In late summer, a human rights investigation alleged security officials of physically abusing displaced persons and migrants over the last several years, allegedly subjecting them to sexual violence and torture. Officials in Nouakchott denied the allegations, saying they have enhanced standards for detaining migrants.
The Homecoming
Far from there, in the nation of Ghana, there are whispers about an informal arrangement: armed groups avoid targeting the nation and Ghana's government turns a blind eye while injured militants, food and fuel are moved to and from neighbouring Burkina Faso.

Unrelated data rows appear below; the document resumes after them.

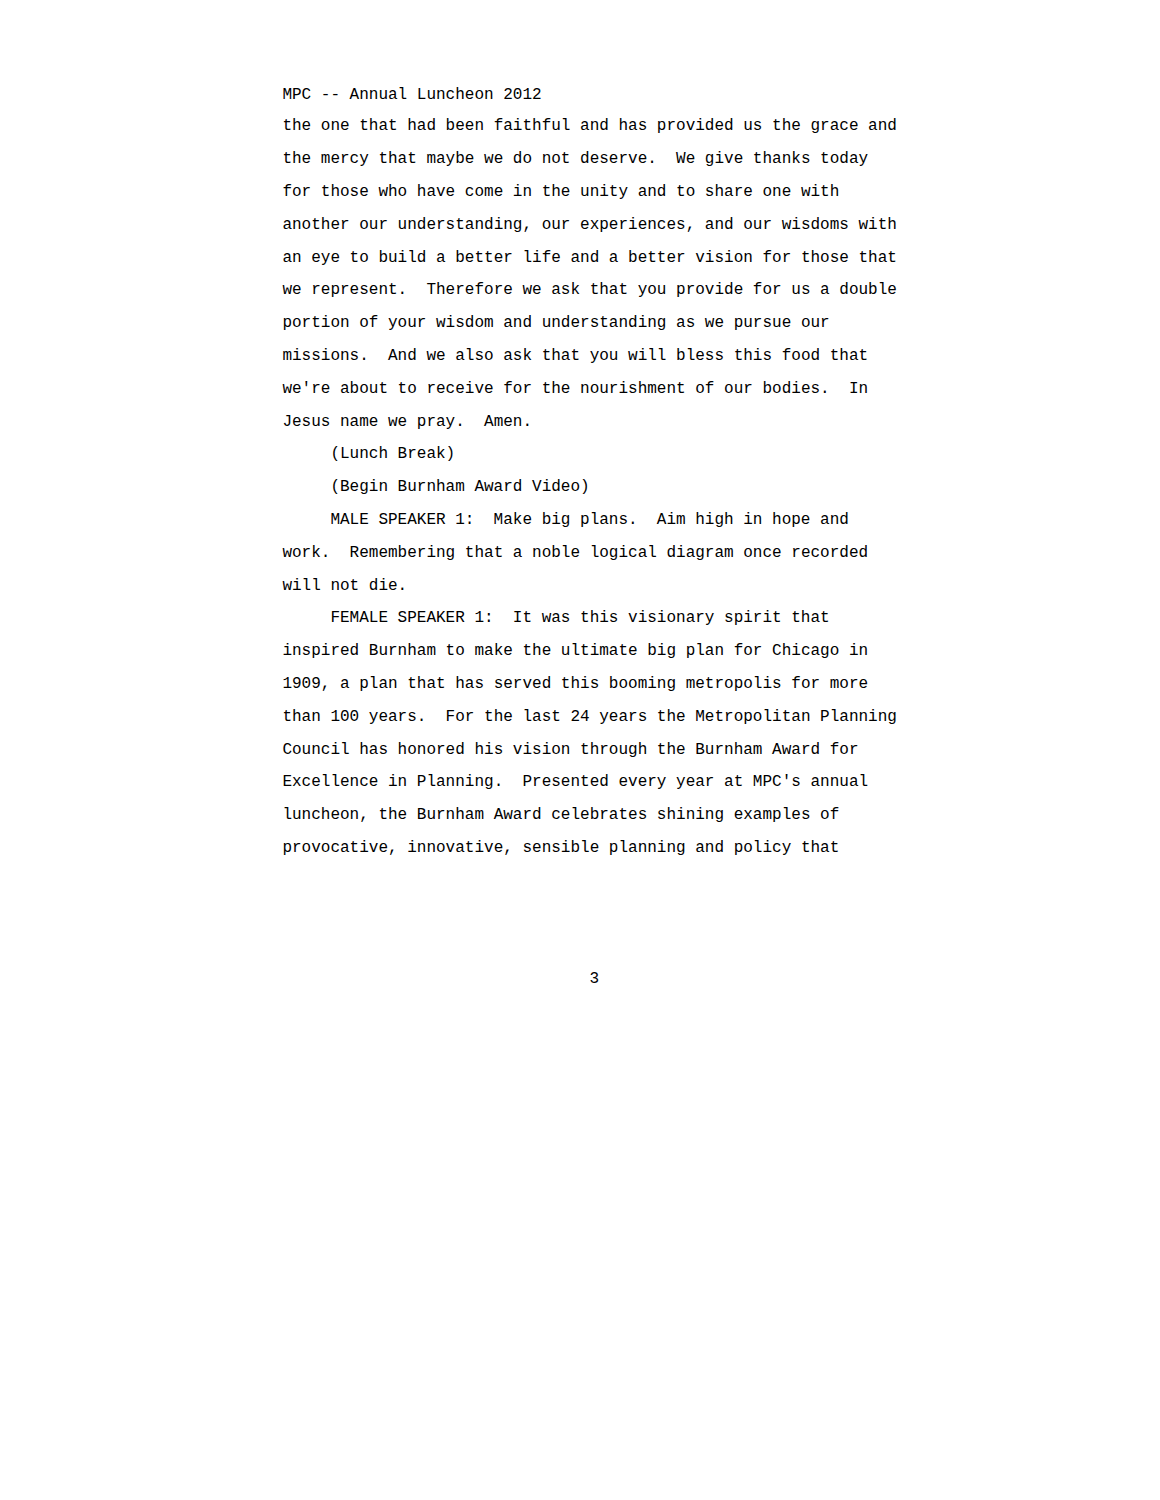MPC -- Annual Luncheon 2012
the one that had been faithful and has provided us the grace and the mercy that maybe we do not deserve. We give thanks today for those who have come in the unity and to share one with another our understanding, our experiences, and our wisdoms with an eye to build a better life and a better vision for those that we represent. Therefore we ask that you provide for us a double portion of your wisdom and understanding as we pursue our missions. And we also ask that you will bless this food that we're about to receive for the nourishment of our bodies. In Jesus name we pray. Amen.
(Lunch Break)
(Begin Burnham Award Video)
MALE SPEAKER 1: Make big plans. Aim high in hope and work. Remembering that a noble logical diagram once recorded will not die.
FEMALE SPEAKER 1: It was this visionary spirit that inspired Burnham to make the ultimate big plan for Chicago in 1909, a plan that has served this booming metropolis for more than 100 years. For the last 24 years the Metropolitan Planning Council has honored his vision through the Burnham Award for Excellence in Planning. Presented every year at MPC's annual luncheon, the Burnham Award celebrates shining examples of provocative, innovative, sensible planning and policy that
3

In neighboring Algeria and Mauritania, speculation has been widespread for years about a comparable agreement, which some see as an additional factor why the conflict has not spread from nearby Mali, which both share long land borders with.
“There are reports of an informal pact [that] if fighters visit Mauritania to see their families, they refrain from bearing arms and don’t carry out attacks until they return to Mali,” said Laessing.
In over ten years ago, the United States claimed to have found papers in the facility in Pakistan where former al-Qaida leader Osama bin Laden was killed referencing an attempted rapprochement between the organization and Mauritania's government. The national authorities continues to deny the existence of any such deal.
At Mbera, only a short distance from the most recent recorded militant strike in Mauritania, displaced persons prefer not to discuss the history of conflict or the conflict’s present dynamics.
Their attention is on a future that remains uncertain, much like the fate of disappeared males including Amina’s husband.
“We just want to go home,” she said.